**INPUT DATA:**

________

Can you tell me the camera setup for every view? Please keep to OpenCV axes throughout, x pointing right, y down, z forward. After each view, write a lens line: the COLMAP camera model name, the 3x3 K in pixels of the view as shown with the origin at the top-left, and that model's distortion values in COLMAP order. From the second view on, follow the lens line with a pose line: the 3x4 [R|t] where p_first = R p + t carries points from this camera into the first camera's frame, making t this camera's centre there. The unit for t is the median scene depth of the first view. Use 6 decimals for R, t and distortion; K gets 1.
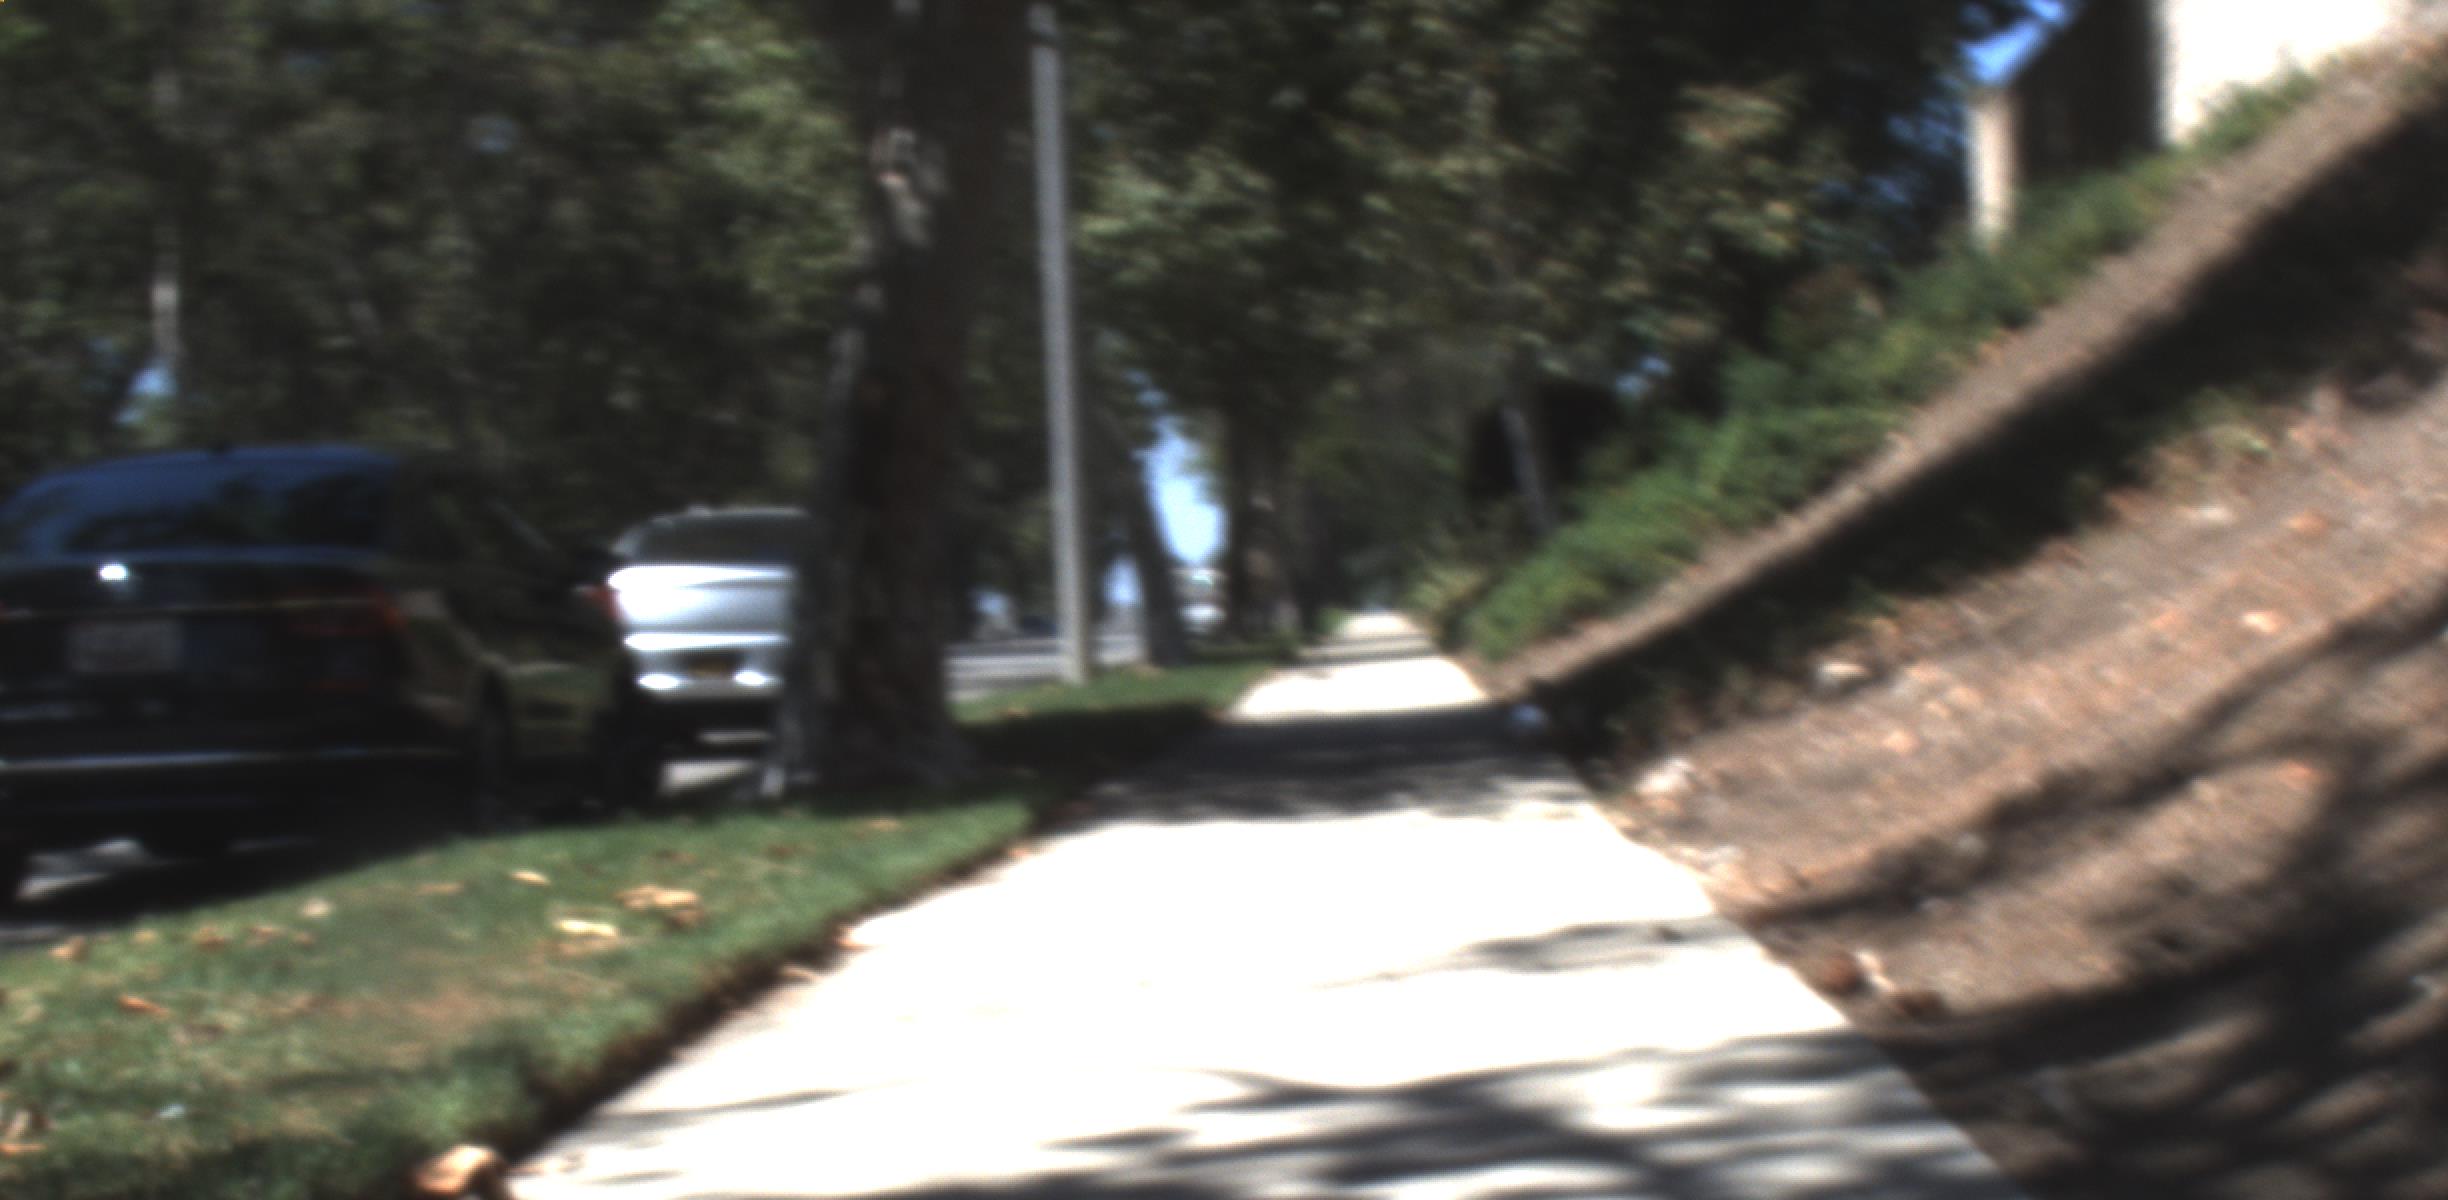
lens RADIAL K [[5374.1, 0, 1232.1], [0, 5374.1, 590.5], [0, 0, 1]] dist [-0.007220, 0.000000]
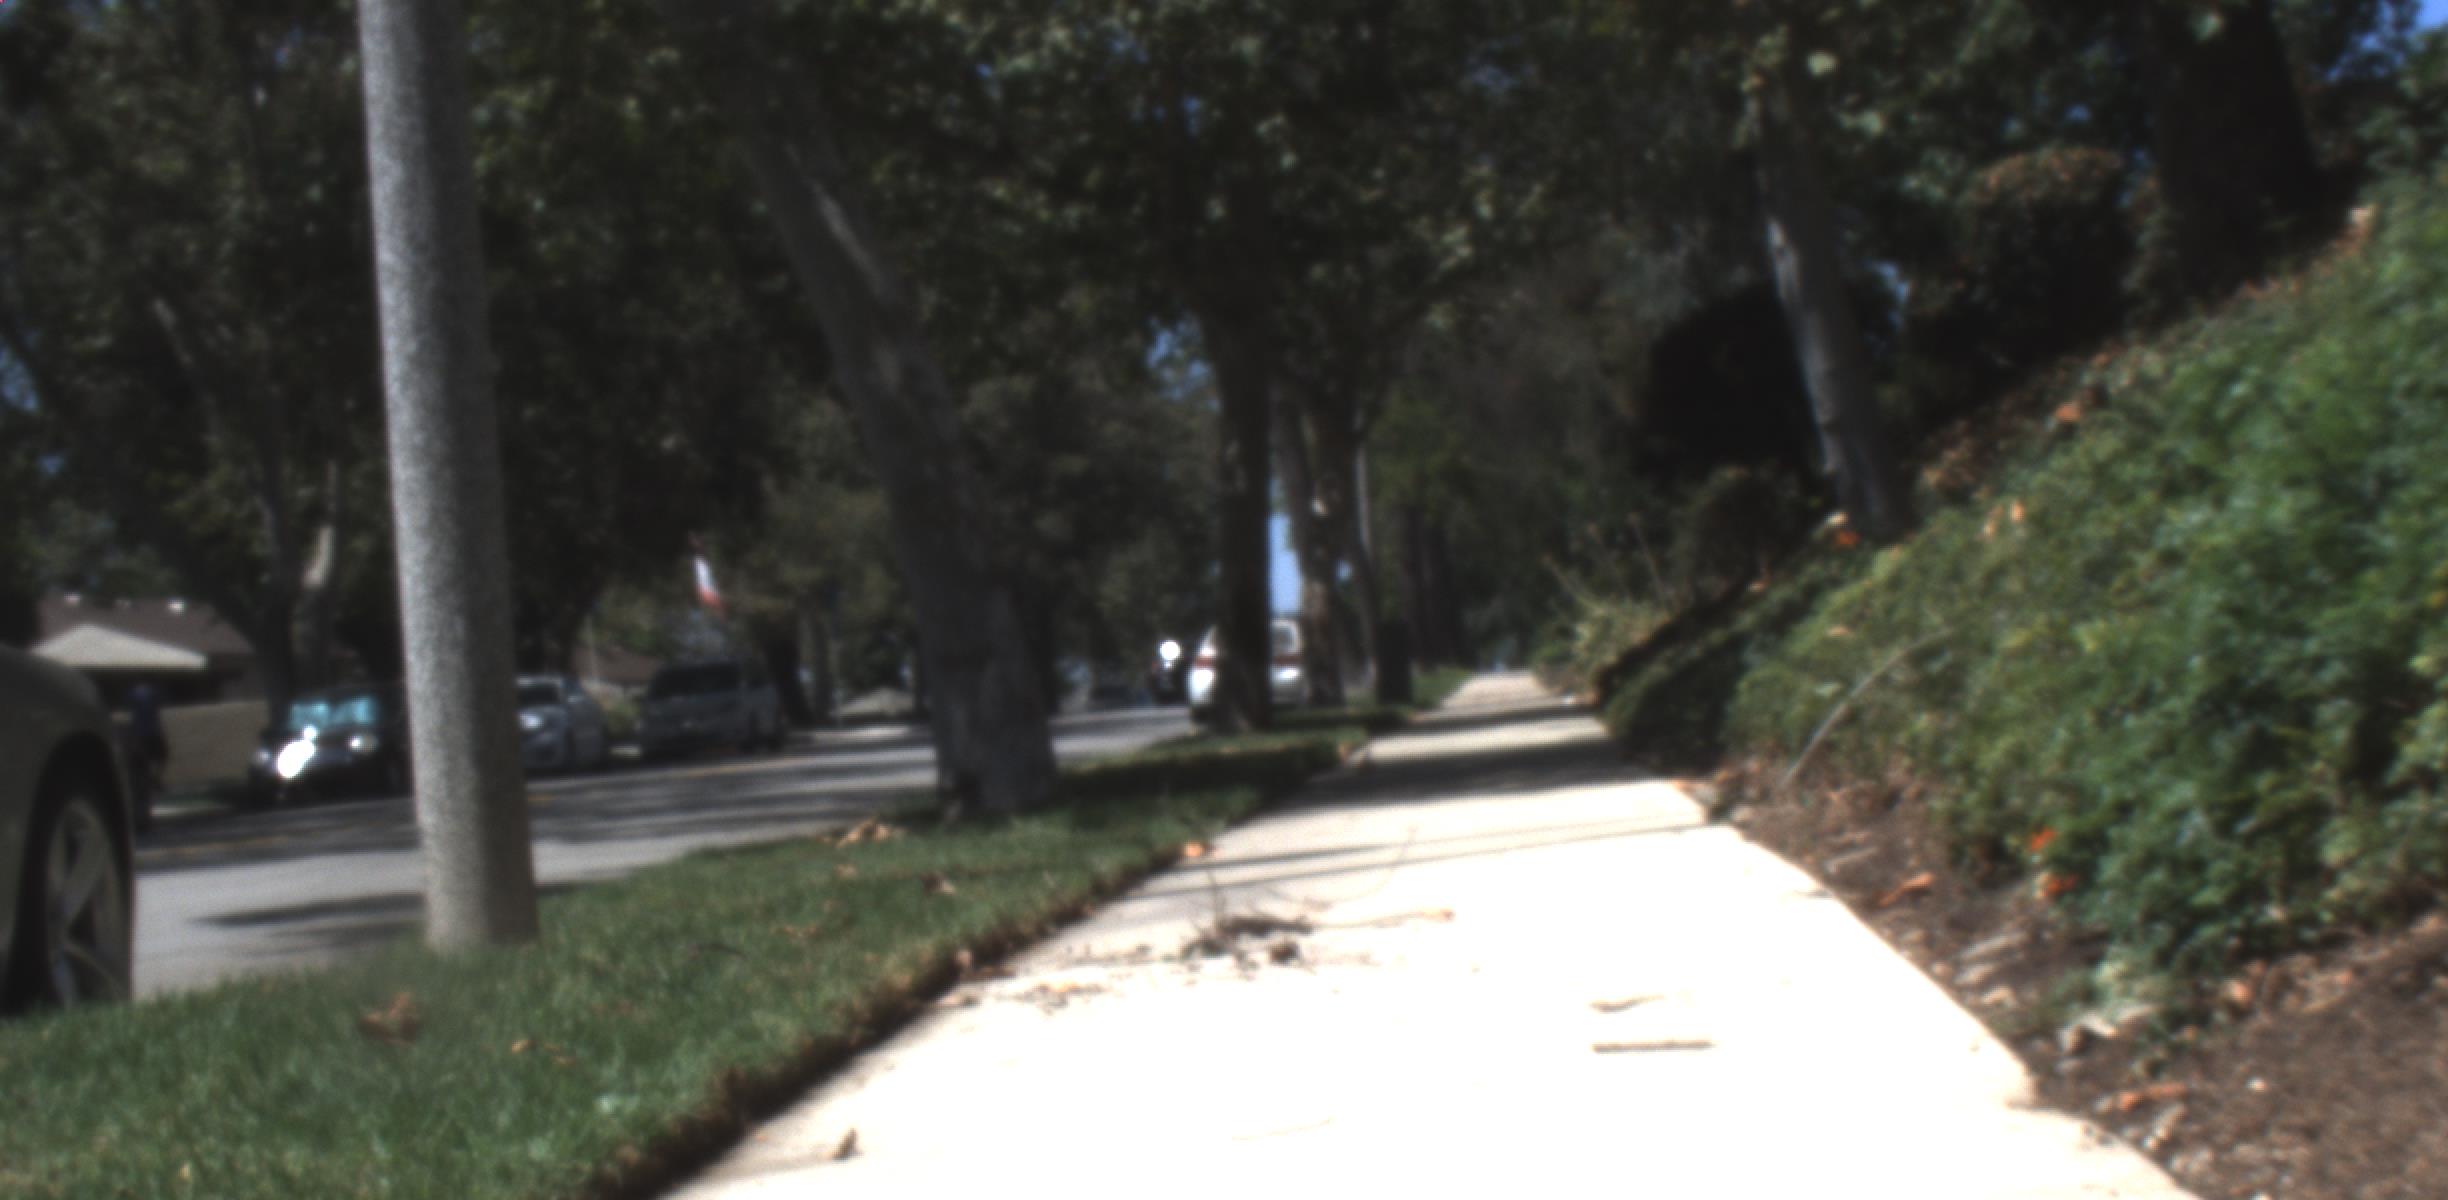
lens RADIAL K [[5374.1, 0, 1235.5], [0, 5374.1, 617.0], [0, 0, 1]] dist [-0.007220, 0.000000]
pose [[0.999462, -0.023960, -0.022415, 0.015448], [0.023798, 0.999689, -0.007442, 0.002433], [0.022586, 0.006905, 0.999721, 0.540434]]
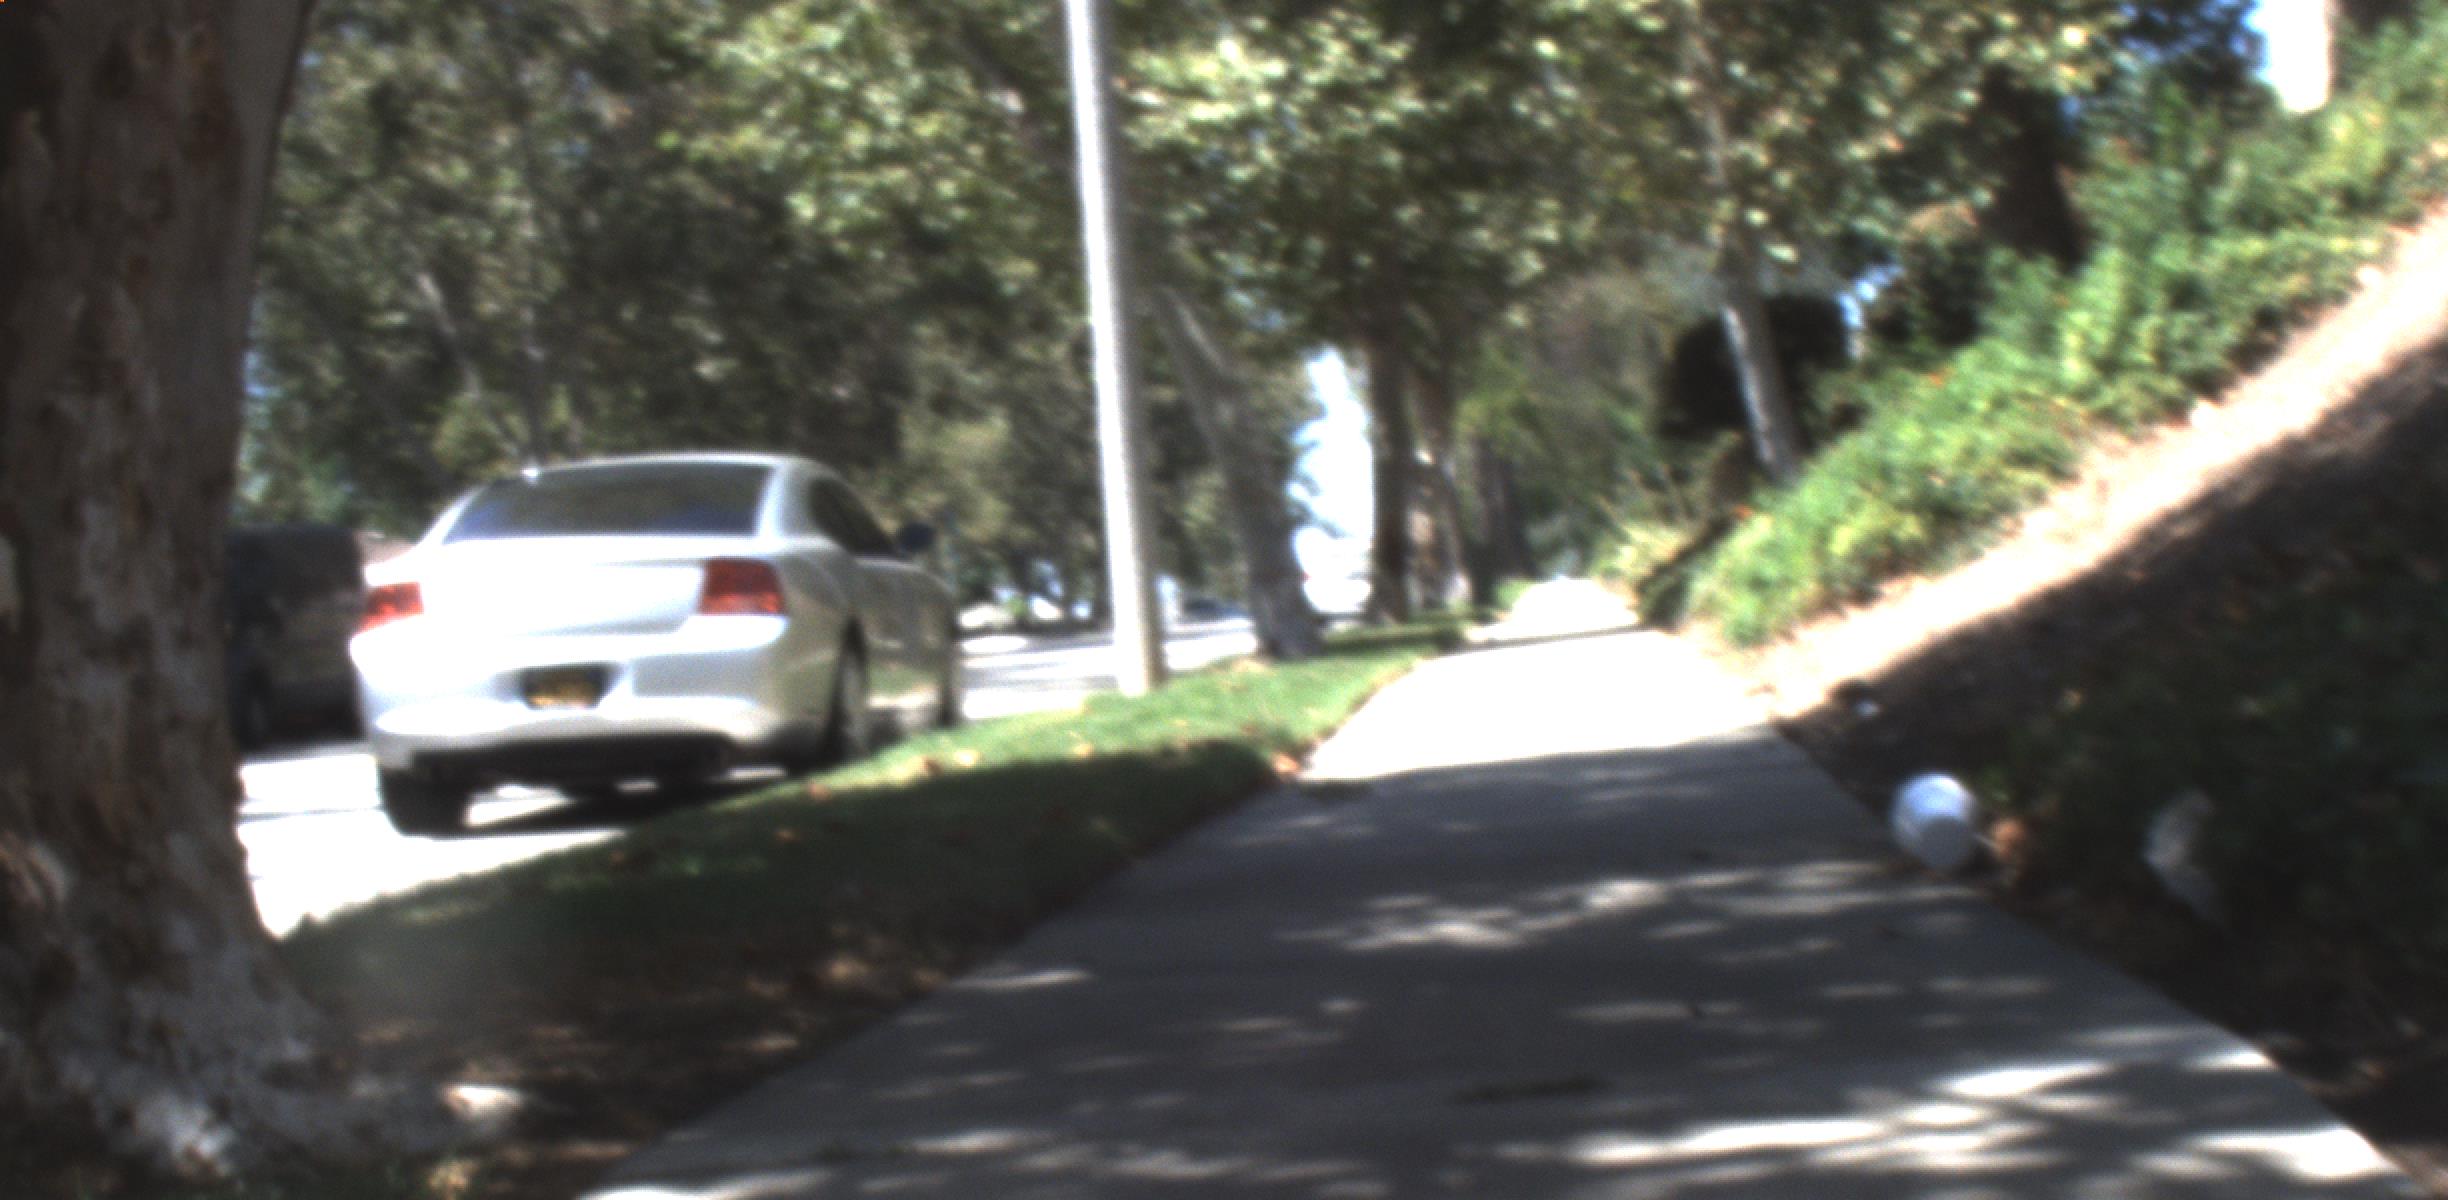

________

Set the listing down verbatim, excluding pictures.

**EXERCISE ANSWER:**
Can you tell me the camera setup for every view? Please keep to OpenCV axes throughout, x pointing right, y down, z forward. After each view, write a lens line: the COLMAP camera model name, the 3x3 K in pixels of the view as shown with the origin at the top-left, and that model's distortion values in COLMAP order. From the second view on, follow the lens line with a pose line: the 3x4 [R|t] where p_first = R p + t carries points from this camera into the first camera's frame, making t this camera's centre there. The unit for t is the median scene depth of the first view. Use 6 decimals for R, t and distortion; K gets 1.
lens RADIAL K [[5374.1, 0, 1232.1], [0, 5374.1, 590.5], [0, 0, 1]] dist [-0.007220, 0.000000]
lens RADIAL K [[5374.1, 0, 1235.5], [0, 5374.1, 617.0], [0, 0, 1]] dist [-0.007220, 0.000000]
pose [[0.999462, -0.023960, -0.022415, 0.015448], [0.023798, 0.999689, -0.007442, 0.002433], [0.022586, 0.006905, 0.999721, 0.540434]]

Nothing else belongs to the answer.